Exercise data >>
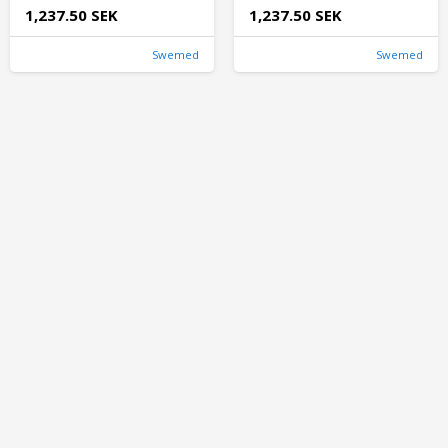
1,237.50 SEK
1,237.50 SEK
Swemed
Swemed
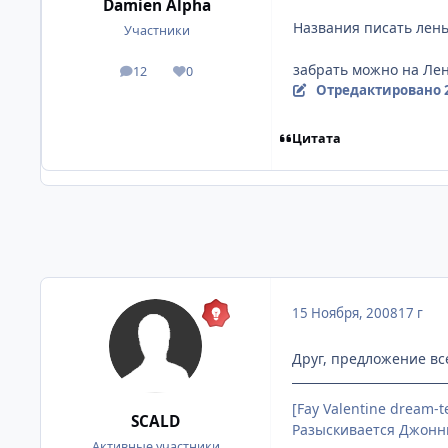
Damien Alpha
Названия писать лень
Участники
забрать можно на Ле
12
0
посты
Репутация
Отредактировано
Цитата
15 Ноября, 2008
17 г
Друг, предложение вс
[Fay Valentine dream-
SCALD
Разыскивается Джонни
Активные участники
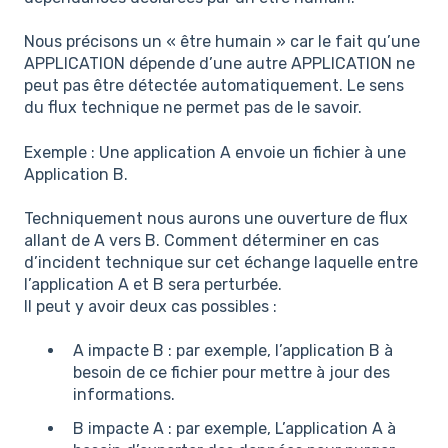
Nous précisons un « être humain » car le fait qu’une
APPLICATION dépende d’une autre APPLICATION ne
peut pas être détectée automatiquement. Le sens
du flux technique ne permet pas de le savoir.
Exemple : Une application A envoie un fichier à une
Application B.
Techniquement nous aurons une ouverture de flux
allant de A vers B. Comment déterminer en cas
d’incident technique sur cet échange laquelle entre
l’application A et B sera perturbée.
Il peut y avoir deux cas possibles :
A impacte B : par exemple, l’application B à
besoin de ce fichier pour mettre à jour des
informations.
B impacte A : par exemple, L’application A à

Task brief >> An answer that restates all the entries exactly and drops the images is what is needed.

Exercise result >>
1,237.50 SEK
1,237.50 SEK
Swemed
Swemed
Damien Alpha
Названия писать лень
Участники
забрать можно на Ле
12
0
посты
Репутация
Отредактировано
Цитата
15 Ноября, 2008
17 г
Друг, предложение вс
[Fay Valentine dream-
SCALD
Разыскивается Джонни
Активные участники
Nous précisons un « être humain » car le fait qu’une
APPLICATION dépende d’une autre APPLICATION ne
peut pas être détectée automatiquement. Le sens
du flux technique ne permet pas de le savoir.
Exemple : Une application A envoie un fichier à une
Application B.
Techniquement nous aurons une ouverture de flux
allant de A vers B. Comment déterminer en cas
d’incident technique sur cet échange laquelle entre
l’application A et B sera perturbée.
Il peut y avoir deux cas possibles :
A impacte B : par exemple, l’application B à
besoin de ce fichier pour mettre à jour des
informations.
B impacte A : par exemple, L’application A à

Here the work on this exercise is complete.